Imperfect pitchers need to be perfect

Tigers face elimination this evening in Game 4 of the ALDS

10/7/2013
BY DAVE HACKENBERG
BLADE SPORTS COLUMNIST

DETROIT — The pitcher was chirping, the batter didn’t appreciate it, the benches emptied, the bullpens too. But, like most baseball squabbles, profanity aside, the whole thing was rather harmless.

Sort of like the Detroit Tigers’ bats.

It was a different story for Oakland, which cranked out three home runs Monday at Comerica Park. Two came in the fifth inning just after Detroit had forged a 3-3 tie and produced a 6-3 win for the A’s.

So, the Tigers are in trouble. They face elimination this evening in Game 4 of the ALDS.

But this trouble is nothing new. Detroit used to be a high-scoring team. The Tigers would swing and the ball would be going, going, gone. Since the start of September, though, it is the run production that has been going, going, and gone.

These punchless Tigers have little or no margin for error. Their pitching has to be close to perfect. And it often is.

This time, Anibal Sanchez was not. Jim Leyland was the first to admit it. Yet, at a critical juncture, with Sanchez already at 100 pitches in the fifth inning, Leyland left him in to surrender the killing blow.

Sanchez had just allowed a line-drive blast to Brandon Moss to fall behind 4-3 and a single to Yoenis Cespedes and now the righty was to face Seth Smith, a left-handed hitter whose career average against Sanchez was, at that particular moment, .381 with three home runs.

Leyland had a lefty, Jose Alvarez, up and ready in the bullpen. But the Tigers’ skipper sat in the dugout and sipped his coffee.

“He obviously wasn’t sharp,” Leyland said of Sanchez. “He’s a guy who once in a while starts out slow and [then] gets it going. Today he did not. [But] he’s my guy, and he did lead the league in earned run average. You figure he’s going to get out of it at any time because he’s good at making pitches. … I don’t think twice about that.”

He may have been thinking differently three pitches later when Smith ran into a high fastball, drove it the opposite way into the jetstream, and made the score 6-3. Smith is now hitting .409 against Sanchez with four homers.

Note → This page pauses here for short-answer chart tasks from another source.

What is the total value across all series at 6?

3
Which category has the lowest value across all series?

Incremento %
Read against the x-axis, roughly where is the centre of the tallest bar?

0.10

Leyland is loyal, sometimes to a fault. But his reasoning was somewhat understandable. Not only did Sanchez lead the American League in ERA, he gave up fewer home runs per nine innings than any pitcher.

But this was a mistake-filled effort built on lousy pitch location.

“You don’t really expect to put up six runs on Anibal Sanchez,” Moss said, “so we’re definitely happy with that.”

Oakland batters struck out 12 times Monday and that’s a whopping 41 Ks for the A’s in three games. But they have been trading strikeouts for home runs all season and now they are one victory from advancing.

To prevent that, the Tigers would have to win two straight, including one game in Oakland. They did snap a 20-inning scoreless streak by stringing together four base hits in the bottom of the fourth, but any power died on fly balls to the biggest part of Comerica.

“We ran into another situation where we didn’t put enough runs on the board,” Leyland said.

Maybe Victor Martinez’s ninth-inning shouting match with Oakland closer Grant Balfour will fire up the Tigers and their bats. If not, it’s all on the pitchers. And that wasn’t good enough in Game 3.